Equity! That’s what it is! Just a bunch of small-town elected officials trying to insure that their baseball team owners aren’t short-changed by, uh, systemic biases against small-town baseball team owners in a league set up to replace paid minor-league player jobs with unpaid college summer internships.

Now, all that this gang of (counts) 13 has actually done is sent a letter to Hochul asking for their cut of the boodle, so it’s possible they will get the cold shoulder. Given that Hochul’s re-election campaign strategy appears to be “boodle for everyone!”, however, it’s also very possible it won’t, even if the minor-league money doesn’t flow immediately: Only the state money for the Bills needs to be approved by April 1, after all, with county subsidies likely to take several months more, which means there’s plenty of time to add in some baseball side deals along the way.
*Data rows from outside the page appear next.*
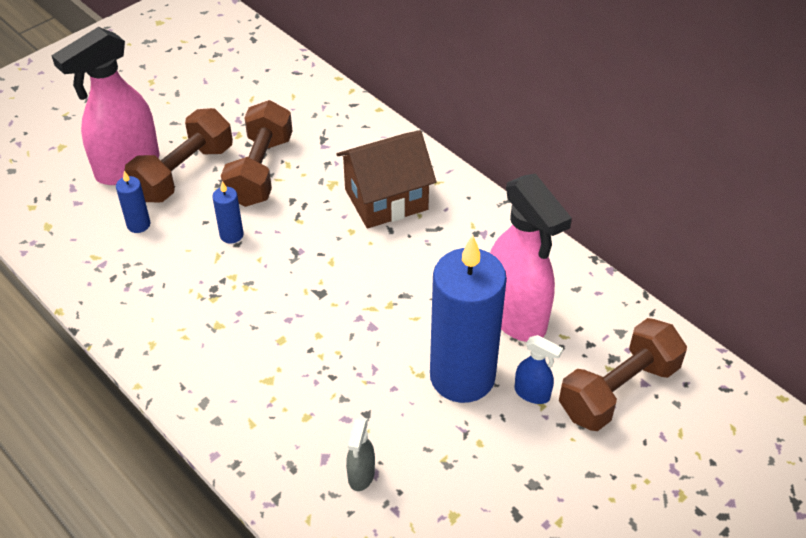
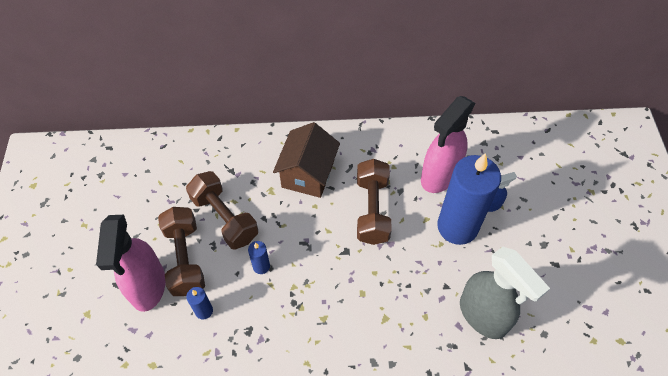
camera: 50 degrees left, 10 degrees up
grey spray bottle [346,417,375,491] -> grey spray bottle [460,247,550,339], size x2.23
pink spray bottle [490,173,572,342] -> pink spray bottle turned 120 degrees clockwise [421,96,475,193]
brown dumbbell [559,318,687,431] -> brown dumbbell moved to [357,159,392,245]

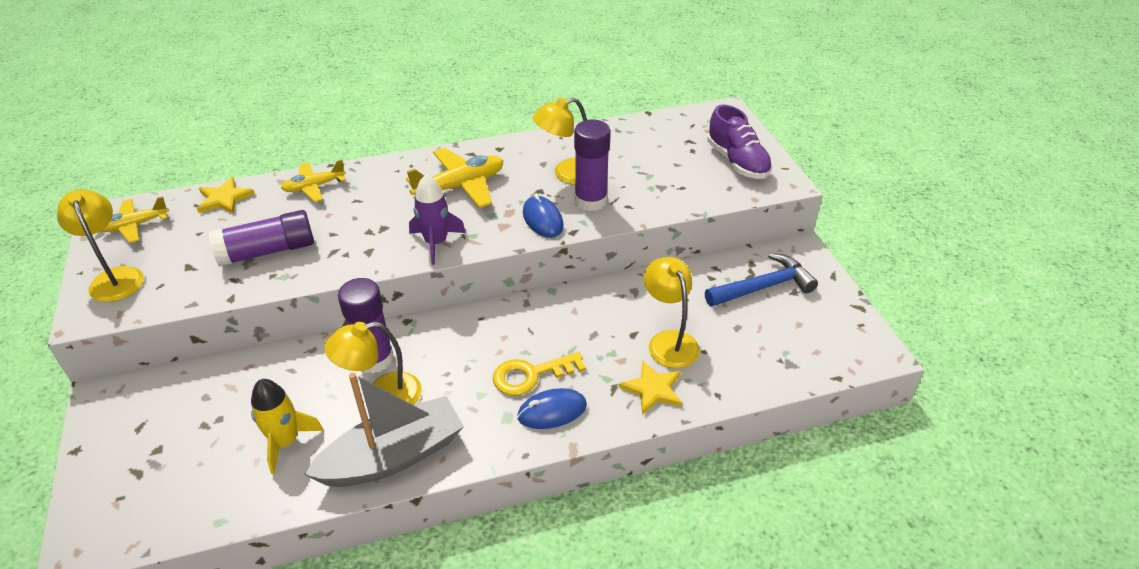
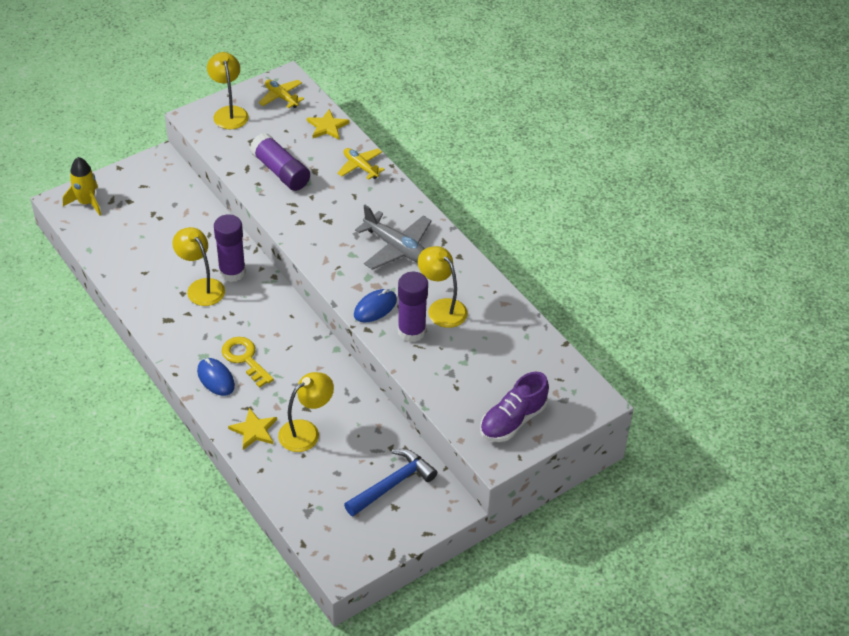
camera: 70 degrees right, 5 degrees up
yellow lamp [57,189,144,302] -> yellow lamp turned 60 degrees counterclockwise [207,52,249,129]
yellow rocket [251,379,324,474] -> yellow rocket moved to [63,157,101,216]
grey boat [304,373,464,487] -> none
yellow plane [406,148,503,208] -> grey plane [355,205,432,270]
purple rocket [409,174,466,265] -> none
blue hammer [705,253,818,306] -> blue hammer turned 90 degrees counterclockwise [344,449,437,516]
Or, it’s possible that this is just a quixotic move by some local pols that got the attention of the local paper’s politics reporter. The Buffalo News, for example, hasn’t touched this story yet, and you’d think there’s no reason they would be ignoring a new angle on a story they’ve covered to death — unless, okay, the News’ publisher serving on a panel of business executives to advise the Bills owners on how to best land funding for a stadium sounds like it could be the thing that might influence the newspaper’s coverage, but I’m sure he’s a mild-mannered guy who would never let the opinions he holds as the head of a publishing company influence the work of the people whose checks he signs.